+++ PROVIDED TEXT +++
[Diy_efi] RE: Throttling intake air

[Mike]

At 09:55 AM 14/1/2003 -0600, you wrote:
>I would rather look at it from a thermodynamics problem.

Yeah sure, makes far more sense :)

>Okay, not to be mean or anything, but your statements are merely for ease of
>building the control system.  If budget was for cost of implementation,
>verses budget for max efficiency?

OK, at moment, we can buy an off the shelf turbo with wastegate cast
which is cheaper than a turbo without wastegate *plus* the cost
of adding an ECU or using a flybywire ecu with a 'boost' feed.

BUT, the central point is "...from a control systems perspective..."
it makes more sense to do it differently.

>> In essence:-
>>
>> 'Its more efficient to control the power going in than dump whats
>> been created and going out when it doesnt do useful work'
>
>Okay, here is where I think you are a little confused.

Hey - I'm not the one confused here !

"... from a control systems perspective...", remember...

>If we are doing X horsepower, and don't need any more horsepower, harnessing
>extra exhaust doesn't buy anything.
+++
▶ PROBLEM 1: Put this sentence from the thread on throttling intake air into French: "If we are doing X horsepower, and don't need any more horsepower, harnessing extra exhaust doesn't buy anything."
▶ PROBLEM 2: From the thread on throttling intake air, print the part starting with "OK, at moment, we" and going on through "do it differently.".
What comes next is separate material, apart from the thread on throttling intake air.
+++ STORED DATA +++
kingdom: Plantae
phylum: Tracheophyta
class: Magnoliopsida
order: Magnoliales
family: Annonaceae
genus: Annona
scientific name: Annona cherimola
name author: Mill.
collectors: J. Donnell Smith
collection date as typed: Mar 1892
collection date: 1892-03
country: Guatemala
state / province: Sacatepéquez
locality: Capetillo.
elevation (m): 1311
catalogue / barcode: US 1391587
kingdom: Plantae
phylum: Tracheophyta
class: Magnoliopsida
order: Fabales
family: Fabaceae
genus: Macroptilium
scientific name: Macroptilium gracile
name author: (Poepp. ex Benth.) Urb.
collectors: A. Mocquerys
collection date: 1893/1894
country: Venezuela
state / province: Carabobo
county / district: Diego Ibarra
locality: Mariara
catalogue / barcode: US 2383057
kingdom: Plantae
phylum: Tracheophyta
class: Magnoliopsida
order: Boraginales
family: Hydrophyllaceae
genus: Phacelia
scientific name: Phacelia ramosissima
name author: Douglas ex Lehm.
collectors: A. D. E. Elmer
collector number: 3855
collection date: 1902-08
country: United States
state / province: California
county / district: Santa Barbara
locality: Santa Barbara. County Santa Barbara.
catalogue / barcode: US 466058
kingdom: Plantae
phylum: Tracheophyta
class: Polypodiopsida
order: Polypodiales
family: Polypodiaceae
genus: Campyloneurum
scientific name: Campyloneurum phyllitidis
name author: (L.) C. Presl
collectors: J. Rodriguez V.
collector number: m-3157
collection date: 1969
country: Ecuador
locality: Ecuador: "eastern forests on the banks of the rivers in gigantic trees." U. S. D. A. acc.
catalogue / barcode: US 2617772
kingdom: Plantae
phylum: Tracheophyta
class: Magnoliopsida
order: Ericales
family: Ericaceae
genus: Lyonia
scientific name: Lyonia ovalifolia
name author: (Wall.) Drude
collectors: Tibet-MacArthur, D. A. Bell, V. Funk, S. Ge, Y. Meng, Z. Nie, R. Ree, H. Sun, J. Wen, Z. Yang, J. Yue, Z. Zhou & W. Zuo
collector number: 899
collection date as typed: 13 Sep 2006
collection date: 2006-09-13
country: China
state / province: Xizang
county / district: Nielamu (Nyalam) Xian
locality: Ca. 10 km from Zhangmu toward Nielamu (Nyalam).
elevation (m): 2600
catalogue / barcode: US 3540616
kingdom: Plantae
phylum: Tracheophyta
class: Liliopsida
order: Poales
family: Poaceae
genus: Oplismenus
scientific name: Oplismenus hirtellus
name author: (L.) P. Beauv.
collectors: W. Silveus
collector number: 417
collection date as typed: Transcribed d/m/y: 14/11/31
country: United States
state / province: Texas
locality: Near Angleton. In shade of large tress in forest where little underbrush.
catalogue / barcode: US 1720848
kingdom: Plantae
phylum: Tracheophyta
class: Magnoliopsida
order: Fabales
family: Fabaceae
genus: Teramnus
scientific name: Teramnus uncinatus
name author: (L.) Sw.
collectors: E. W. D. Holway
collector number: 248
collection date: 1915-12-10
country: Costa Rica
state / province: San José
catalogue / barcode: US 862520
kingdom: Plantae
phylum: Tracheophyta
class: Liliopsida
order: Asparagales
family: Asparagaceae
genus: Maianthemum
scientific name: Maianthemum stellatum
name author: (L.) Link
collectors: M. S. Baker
+++
▶ TASK ANSWER 1: Si nous produisons X chevaux et n'avons pas besoin de plus de puissance, exploiter les gaz d'échappement supplémentaires n'apporte rien.

▶ TASK ANSWER 2:
OK, at moment, we can buy an off the shelf turbo with wastegate cast
which is cheaper than a turbo without wastegate *plus* the cost
of adding an ECU or using a flybywire ecu with a 'boost' feed.

BUT, the central point is "...from a control systems perspective..."
it makes more sense to do it differently.